In his book The Five Dysfunctions of a Team Patrick Lencioni identifies conflict as being essential to great team work.  The problem is many of us see conflict as a bad thing, but when we’ve proven we can trust each other, conflict is something that helps us build each other up.

Instead of conflict being about tearing each other down, we need to see how conflict sharpens us.  When someone disagrees with one of your ideas or plans, remember they are not saying they don’t like you.  Instead they see a short coming in your plan or a flaw in your idea.  More often than not, they’re wanting what’s best, just like you are.

If you are slow to engage in conflict, choose to trust.  Trust that the person will receive the critique with a teachable spirit.

If you are on the receiving end of conflict, choose to trust.  Trust that the person you are in relationship with is working for your good.

The Hebrew Proverb captures this best:

As iron sharpens iron,
so a friend sharpens a friend.
(Proverbs 27:17)

Conflict – Overcoming the Appeaser: why conflict is good

Winston Churchill was one of the more amazing personalities during the 20th Century.  His leadership for Great Britain and the world still inspires many today.  Before Churchill became Prime Minister in 1940, England along with most of Europe failed to deal with Nazi Germany properly.  For many in leadership, the Great War, World War I, was still fresh on their minds, concluding just short 21 years before the invasion of Poland.  Seeking to avoid the war, world leaders sought to appease Adolf Hitler.  As a result the world was drug into a second world war.

Out of that experience and many others, Churchill’s words ring true:

“An appeaser is one who feeds a crocodile, hoping it will eat him last.”

In too many instances, we allow the crocodiles of life to stay too close, instead of eliminating them.  To deal with a croc requires conflict.

What keeps you from dealing with the crocodiles of your life? 

Remember, crocodiles left around have a tendency to come back and eat you.

Conflict – Seeking Revenge or Forgiveness: An attempt to make things right

N.T. Wright has said: “If confrontation has to happen, as it often does, it must always be with forgiveness in mind, never revenge.”

Why do you think it is so difficult to seek forgiveness in a confrontation?

Why is it so easy to seek revenge?

What rules can you apply to relational conflict that will make forgiveness more likely than revenge, when all is said and done?

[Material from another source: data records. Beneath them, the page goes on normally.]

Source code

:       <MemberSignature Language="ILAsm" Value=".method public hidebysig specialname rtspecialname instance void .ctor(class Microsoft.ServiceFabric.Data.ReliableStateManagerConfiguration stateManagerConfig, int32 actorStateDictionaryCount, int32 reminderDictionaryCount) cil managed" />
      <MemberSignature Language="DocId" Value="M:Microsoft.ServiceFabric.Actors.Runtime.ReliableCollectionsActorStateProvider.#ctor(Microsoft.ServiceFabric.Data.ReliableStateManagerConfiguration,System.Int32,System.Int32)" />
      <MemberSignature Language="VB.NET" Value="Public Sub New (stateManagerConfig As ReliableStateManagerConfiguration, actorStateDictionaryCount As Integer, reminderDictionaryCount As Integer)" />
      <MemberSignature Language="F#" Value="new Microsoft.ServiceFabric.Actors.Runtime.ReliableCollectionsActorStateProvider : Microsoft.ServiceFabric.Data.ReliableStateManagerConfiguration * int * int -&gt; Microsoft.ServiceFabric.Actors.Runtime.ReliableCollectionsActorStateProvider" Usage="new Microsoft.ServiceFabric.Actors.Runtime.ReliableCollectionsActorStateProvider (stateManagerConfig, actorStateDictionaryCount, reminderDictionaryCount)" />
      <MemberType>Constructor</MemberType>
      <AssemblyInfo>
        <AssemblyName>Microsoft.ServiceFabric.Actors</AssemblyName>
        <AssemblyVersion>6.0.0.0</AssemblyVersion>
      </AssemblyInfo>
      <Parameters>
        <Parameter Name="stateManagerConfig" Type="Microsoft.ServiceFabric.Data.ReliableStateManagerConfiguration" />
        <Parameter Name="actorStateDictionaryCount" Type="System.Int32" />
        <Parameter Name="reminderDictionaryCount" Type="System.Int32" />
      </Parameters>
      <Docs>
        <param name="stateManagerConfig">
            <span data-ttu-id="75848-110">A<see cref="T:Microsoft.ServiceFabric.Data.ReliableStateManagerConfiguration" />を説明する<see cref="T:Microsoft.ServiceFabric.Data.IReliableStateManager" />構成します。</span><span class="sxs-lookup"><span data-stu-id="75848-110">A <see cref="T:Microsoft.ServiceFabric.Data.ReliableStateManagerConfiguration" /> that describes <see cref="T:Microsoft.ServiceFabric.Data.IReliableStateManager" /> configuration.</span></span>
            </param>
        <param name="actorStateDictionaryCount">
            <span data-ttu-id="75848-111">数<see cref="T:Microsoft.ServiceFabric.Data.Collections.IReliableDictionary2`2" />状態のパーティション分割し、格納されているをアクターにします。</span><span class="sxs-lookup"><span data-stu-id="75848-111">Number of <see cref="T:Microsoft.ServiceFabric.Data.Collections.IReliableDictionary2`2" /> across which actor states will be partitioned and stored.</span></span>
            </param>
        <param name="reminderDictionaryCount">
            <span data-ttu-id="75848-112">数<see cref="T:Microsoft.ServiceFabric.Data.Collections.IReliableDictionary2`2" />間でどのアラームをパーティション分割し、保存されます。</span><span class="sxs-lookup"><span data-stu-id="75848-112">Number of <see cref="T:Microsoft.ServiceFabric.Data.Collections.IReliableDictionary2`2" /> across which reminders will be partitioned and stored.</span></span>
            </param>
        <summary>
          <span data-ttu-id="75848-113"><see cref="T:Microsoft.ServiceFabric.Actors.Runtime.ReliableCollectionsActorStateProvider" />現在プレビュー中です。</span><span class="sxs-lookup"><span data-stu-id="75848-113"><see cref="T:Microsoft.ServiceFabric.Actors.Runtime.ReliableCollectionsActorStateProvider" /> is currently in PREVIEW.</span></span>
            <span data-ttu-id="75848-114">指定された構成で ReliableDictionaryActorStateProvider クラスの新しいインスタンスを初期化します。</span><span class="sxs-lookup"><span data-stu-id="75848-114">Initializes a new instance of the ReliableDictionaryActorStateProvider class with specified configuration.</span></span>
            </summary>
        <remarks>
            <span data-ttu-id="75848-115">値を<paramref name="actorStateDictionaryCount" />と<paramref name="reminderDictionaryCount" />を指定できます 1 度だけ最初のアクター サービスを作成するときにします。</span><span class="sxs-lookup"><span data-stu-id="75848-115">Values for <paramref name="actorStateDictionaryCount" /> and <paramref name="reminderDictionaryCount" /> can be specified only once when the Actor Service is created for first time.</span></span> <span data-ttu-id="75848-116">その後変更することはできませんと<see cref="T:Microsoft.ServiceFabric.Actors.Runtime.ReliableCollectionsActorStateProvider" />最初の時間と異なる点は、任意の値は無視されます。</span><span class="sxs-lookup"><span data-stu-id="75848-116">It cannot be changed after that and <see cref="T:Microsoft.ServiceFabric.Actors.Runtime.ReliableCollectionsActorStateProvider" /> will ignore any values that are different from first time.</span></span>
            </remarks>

Here are 6 rules I’ve suggested when it comes to conflict:

 1. Respect your the other

2. Practice the proper time & place concept of a fight

3. Use a time-out to cool down so you don’t cross the line

4. Don’t get caught up in the past or use names

5. Stick to the real issue

6. Be willing to lose

Few of us actually enjoy conflict, even fewer of us work to resolve issues and find forgiveness for the wrongs in our life. More often than not, when we engage in conflict, we are hoping to be proved right. After all vengeance is our attempt to make things right by our own power.

We see time and time again that vengeance might feel good in the moment but it often destroys not only the most immediate relationship, but many others along the way. Forgiveness on the other hand restores relationships.

Saying, “I’m sorry,” has a way of making things right that vengeance can’t even fathom.

Conflict – It’s Inevitable: Choose Your Sides Carefully

It happens in every household: “Mom! Dad! He won’t stop!”  Something has happened with the kids, a conflict has emerged, and now one or the other is calling in support for their side.  It drives parents crazy but it happens again and again.

The scary thing is it doesn’t stop with kids!  As adults it is less likely someone is going to call for mom or dad (less likely doesn’t mean never), but it doesn’t stop someone from bringing a “friend” into a conflict to support their side.  Sometimes a person can even be drawn in to the conflict unwittingly.

Here a quick word of advice about conflict – choose your sides carefully.

Odds are, after the conflict is over, you will find yourself in relationship with both sides.  Try to avoid making that an awkward place to be.

How do you avoid being drawn into a conflict?

What secrets do you have to keeping a relationship with both sides of a conflict?